ABOUT THIS TASK: Each record that follows is to be output in full, precisely as written.

Records from a dataset:
========
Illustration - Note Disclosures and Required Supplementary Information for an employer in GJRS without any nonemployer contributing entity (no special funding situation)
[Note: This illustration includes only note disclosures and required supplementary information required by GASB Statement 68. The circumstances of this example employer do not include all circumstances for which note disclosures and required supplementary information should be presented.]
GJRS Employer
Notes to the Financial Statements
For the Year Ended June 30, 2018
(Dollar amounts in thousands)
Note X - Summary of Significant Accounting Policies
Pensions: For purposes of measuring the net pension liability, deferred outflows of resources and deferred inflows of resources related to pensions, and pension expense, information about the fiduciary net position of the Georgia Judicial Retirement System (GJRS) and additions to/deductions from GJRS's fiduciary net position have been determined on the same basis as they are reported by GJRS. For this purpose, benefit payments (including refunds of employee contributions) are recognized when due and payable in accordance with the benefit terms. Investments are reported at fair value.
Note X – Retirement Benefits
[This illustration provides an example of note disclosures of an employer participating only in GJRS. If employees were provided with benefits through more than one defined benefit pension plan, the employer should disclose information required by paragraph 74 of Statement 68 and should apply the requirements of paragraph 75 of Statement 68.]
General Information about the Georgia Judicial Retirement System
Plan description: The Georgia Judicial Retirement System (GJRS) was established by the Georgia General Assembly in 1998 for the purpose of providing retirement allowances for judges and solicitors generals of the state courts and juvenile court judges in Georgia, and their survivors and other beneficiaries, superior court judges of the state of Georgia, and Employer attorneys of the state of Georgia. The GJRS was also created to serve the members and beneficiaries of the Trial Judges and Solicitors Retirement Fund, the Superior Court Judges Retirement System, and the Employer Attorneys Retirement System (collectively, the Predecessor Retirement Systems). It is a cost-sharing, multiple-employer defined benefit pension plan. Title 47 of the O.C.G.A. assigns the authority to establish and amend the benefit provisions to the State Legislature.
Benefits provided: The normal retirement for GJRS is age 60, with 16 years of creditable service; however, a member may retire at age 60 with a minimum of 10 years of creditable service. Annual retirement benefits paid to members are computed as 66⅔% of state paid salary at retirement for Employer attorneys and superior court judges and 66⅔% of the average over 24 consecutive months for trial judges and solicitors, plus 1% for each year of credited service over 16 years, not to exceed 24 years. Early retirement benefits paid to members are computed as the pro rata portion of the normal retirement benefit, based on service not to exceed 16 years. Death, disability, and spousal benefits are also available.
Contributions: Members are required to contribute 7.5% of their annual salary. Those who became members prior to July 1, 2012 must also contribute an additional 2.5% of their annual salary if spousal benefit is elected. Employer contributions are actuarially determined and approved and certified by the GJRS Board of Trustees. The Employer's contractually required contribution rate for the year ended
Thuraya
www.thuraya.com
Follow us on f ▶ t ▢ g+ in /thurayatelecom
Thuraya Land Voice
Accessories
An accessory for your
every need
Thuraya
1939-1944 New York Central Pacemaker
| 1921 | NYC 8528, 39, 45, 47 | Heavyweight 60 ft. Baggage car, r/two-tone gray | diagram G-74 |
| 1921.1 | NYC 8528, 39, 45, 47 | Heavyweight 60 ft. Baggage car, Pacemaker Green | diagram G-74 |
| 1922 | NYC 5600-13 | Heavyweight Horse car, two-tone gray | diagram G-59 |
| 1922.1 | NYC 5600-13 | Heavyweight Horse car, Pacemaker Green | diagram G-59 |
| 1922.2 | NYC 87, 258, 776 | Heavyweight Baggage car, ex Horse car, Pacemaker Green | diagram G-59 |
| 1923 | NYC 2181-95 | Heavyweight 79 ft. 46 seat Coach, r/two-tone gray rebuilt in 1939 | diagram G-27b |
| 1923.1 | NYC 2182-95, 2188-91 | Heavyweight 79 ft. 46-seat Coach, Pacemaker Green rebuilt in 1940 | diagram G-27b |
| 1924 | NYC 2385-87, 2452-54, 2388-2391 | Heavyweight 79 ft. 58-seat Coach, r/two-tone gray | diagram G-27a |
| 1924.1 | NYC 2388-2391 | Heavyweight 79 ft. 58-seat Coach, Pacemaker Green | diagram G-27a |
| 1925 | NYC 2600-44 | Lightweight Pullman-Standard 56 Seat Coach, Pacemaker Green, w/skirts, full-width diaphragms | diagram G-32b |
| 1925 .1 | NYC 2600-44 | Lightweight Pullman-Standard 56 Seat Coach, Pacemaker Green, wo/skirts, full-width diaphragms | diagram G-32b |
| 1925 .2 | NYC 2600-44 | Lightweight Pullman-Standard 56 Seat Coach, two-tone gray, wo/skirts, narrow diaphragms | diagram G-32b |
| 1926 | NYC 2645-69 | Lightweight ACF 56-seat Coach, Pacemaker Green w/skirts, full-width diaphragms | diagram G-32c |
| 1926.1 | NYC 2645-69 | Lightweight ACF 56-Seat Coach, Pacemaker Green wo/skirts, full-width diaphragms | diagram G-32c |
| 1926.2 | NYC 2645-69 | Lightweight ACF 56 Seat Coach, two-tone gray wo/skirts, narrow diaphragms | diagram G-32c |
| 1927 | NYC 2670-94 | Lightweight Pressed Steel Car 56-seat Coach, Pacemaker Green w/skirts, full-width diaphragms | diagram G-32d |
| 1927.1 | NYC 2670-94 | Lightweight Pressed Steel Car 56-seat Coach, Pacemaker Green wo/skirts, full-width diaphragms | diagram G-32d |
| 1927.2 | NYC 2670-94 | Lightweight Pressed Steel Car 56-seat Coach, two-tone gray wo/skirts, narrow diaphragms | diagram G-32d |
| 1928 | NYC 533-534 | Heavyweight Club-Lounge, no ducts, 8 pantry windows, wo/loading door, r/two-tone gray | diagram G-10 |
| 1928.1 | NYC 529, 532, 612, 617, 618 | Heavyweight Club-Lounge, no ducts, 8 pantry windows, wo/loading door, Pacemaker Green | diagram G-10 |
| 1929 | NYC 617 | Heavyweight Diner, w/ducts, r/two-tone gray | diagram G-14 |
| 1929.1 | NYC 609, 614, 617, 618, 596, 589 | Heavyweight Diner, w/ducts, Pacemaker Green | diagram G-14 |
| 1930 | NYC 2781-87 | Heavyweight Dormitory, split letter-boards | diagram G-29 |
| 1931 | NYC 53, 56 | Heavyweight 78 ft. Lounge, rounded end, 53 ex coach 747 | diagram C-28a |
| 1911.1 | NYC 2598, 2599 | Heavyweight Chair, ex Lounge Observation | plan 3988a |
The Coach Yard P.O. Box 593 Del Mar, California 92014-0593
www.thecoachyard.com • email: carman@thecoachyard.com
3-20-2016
========
TASK RESPONSE:
Illustration - Note Disclosures and Required Supplementary Information for an employer in GJRS without any nonemployer contributing entity (no special funding situation)
[Note: This illustration includes only note disclosures and required supplementary information required by GASB Statement 68. The circumstances of this example employer do not include all circumstances for which note disclosures and required supplementary information should be presented.]
GJRS Employer
Notes to the Financial Statements
For the Year Ended June 30, 2018
(Dollar amounts in thousands)
Note X - Summary of Significant Accounting Policies
Pensions: For purposes of measuring the net pension liability, deferred outflows of resources and deferred inflows of resources related to pensions, and pension expense, information about the fiduciary net position of the Georgia Judicial Retirement System (GJRS) and additions to/deductions from GJRS's fiduciary net position have been determined on the same basis as they are reported by GJRS. For this purpose, benefit payments (including refunds of employee contributions) are recognized when due and payable in accordance with the benefit terms. Investments are reported at fair value.
Note X – Retirement Benefits
[This illustration provides an example of note disclosures of an employer participating only in GJRS. If employees were provided with benefits through more than one defined benefit pension plan, the employer should disclose information required by paragraph 74 of Statement 68 and should apply the requirements of paragraph 75 of Statement 68.]
General Information about the Georgia Judicial Retirement System
Plan description: The Georgia Judicial Retirement System (GJRS) was established by the Georgia General Assembly in 1998 for the purpose of providing retirement allowances for judges and solicitors generals of the state courts and juvenile court judges in Georgia, and their survivors and other beneficiaries, superior court judges of the state of Georgia, and Employer attorneys of the state of Georgia. The GJRS was also created to serve the members and beneficiaries of the Trial Judges and Solicitors Retirement Fund, the Superior Court Judges Retirement System, and the Employer Attorneys Retirement System (collectively, the Predecessor Retirement Systems). It is a cost-sharing, multiple-employer defined benefit pension plan. Title 47 of the O.C.G.A. assigns the authority to establish and amend the benefit provisions to the State Legislature.
Benefits provided: The normal retirement for GJRS is age 60, with 16 years of creditable service; however, a member may retire at age 60 with a minimum of 10 years of creditable service. Annual retirement benefits paid to members are computed as 66⅔% of state paid salary at retirement for Employer attorneys and superior court judges and 66⅔% of the average over 24 consecutive months for trial judges and solicitors, plus 1% for each year of credited service over 16 years, not to exceed 24 years. Early retirement benefits paid to members are computed as the pro rata portion of the normal retirement benefit, based on service not to exceed 16 years. Death, disability, and spousal benefits are also available.
Contributions: Members are required to contribute 7.5% of their annual salary. Those who became members prior to July 1, 2012 must also contribute an additional 2.5% of their annual salary if spousal benefit is elected. Employer contributions are actuarially determined and approved and certified by the GJRS Board of Trustees. The Employer's contractually required contribution rate for the year ended
Thuraya
www.thuraya.com
Follow us on f ▶ t ▢ g+ in /thurayatelecom
Thuraya Land Voice
Accessories
An accessory for your
every need
Thuraya
1939-1944 New York Central Pacemaker
| 1921 | NYC 8528, 39, 45, 47 | Heavyweight 60 ft. Baggage car, r/two-tone gray | diagram G-74 |
| 1921.1 | NYC 8528, 39, 45, 47 | Heavyweight 60 ft. Baggage car, Pacemaker Green | diagram G-74 |
| 1922 | NYC 5600-13 | Heavyweight Horse car, two-tone gray | diagram G-59 |
| 1922.1 | NYC 5600-13 | Heavyweight Horse car, Pacemaker Green | diagram G-59 |
| 1922.2 | NYC 87, 258, 776 | Heavyweight Baggage car, ex Horse car, Pacemaker Green | diagram G-59 |
| 1923 | NYC 2181-95 | Heavyweight 79 ft. 46 seat Coach, r/two-tone gray rebuilt in 1939 | diagram G-27b |
| 1923.1 | NYC 2182-95, 2188-91 | Heavyweight 79 ft. 46-seat Coach, Pacemaker Green rebuilt in 1940 | diagram G-27b |
| 1924 | NYC 2385-87, 2452-54, 2388-2391 | Heavyweight 79 ft. 58-seat Coach, r/two-tone gray | diagram G-27a |
| 1924.1 | NYC 2388-2391 | Heavyweight 79 ft. 58-seat Coach, Pacemaker Green | diagram G-27a |
| 1925 | NYC 2600-44 | Lightweight Pullman-Standard 56 Seat Coach, Pacemaker Green, w/skirts, full-width diaphragms | diagram G-32b |
| 1925 .1 | NYC 2600-44 | Lightweight Pullman-Standard 56 Seat Coach, Pacemaker Green, wo/skirts, full-width diaphragms | diagram G-32b |
| 1925 .2 | NYC 2600-44 | Lightweight Pullman-Standard 56 Seat Coach, two-tone gray, wo/skirts, narrow diaphragms | diagram G-32b |
| 1926 | NYC 2645-69 | Lightweight ACF 56-seat Coach, Pacemaker Green w/skirts, full-width diaphragms | diagram G-32c |
| 1926.1 | NYC 2645-69 | Lightweight ACF 56-Seat Coach, Pacemaker Green wo/skirts, full-width diaphragms | diagram G-32c |
| 1926.2 | NYC 2645-69 | Lightweight ACF 56 Seat Coach, two-tone gray wo/skirts, narrow diaphragms | diagram G-32c |
| 1927 | NYC 2670-94 | Lightweight Pressed Steel Car 56-seat Coach, Pacemaker Green w/skirts, full-width diaphragms | diagram G-32d |
| 1927.1 | NYC 2670-94 | Lightweight Pressed Steel Car 56-seat Coach, Pacemaker Green wo/skirts, full-width diaphragms | diagram G-32d |
| 1927.2 | NYC 2670-94 | Lightweight Pressed Steel Car 56-seat Coach, two-tone gray wo/skirts, narrow diaphragms | diagram G-32d |
| 1928 | NYC 533-534 | Heavyweight Club-Lounge, no ducts, 8 pantry windows, wo/loading door, r/two-tone gray | diagram G-10 |
| 1928.1 | NYC 529, 532, 612, 617, 618 | Heavyweight Club-Lounge, no ducts, 8 pantry windows, wo/loading door, Pacemaker Green | diagram G-10 |
| 1929 | NYC 617 | Heavyweight Diner, w/ducts, r/two-tone gray | diagram G-14 |
| 1929.1 | NYC 609, 614, 617, 618, 596, 589 | Heavyweight Diner, w/ducts, Pacemaker Green | diagram G-14 |
| 1930 | NYC 2781-87 | Heavyweight Dormitory, split letter-boards | diagram G-29 |
| 1931 | NYC 53, 56 | Heavyweight 78 ft. Lounge, rounded end, 53 ex coach 747 | diagram C-28a |
| 1911.1 | NYC 2598, 2599 | Heavyweight Chair, ex Lounge Observation | plan 3988a |
The Coach Yard P.O. Box 593 Del Mar, California 92014-0593
www.thecoachyard.com • email: carman@thecoachyard.com
3-20-2016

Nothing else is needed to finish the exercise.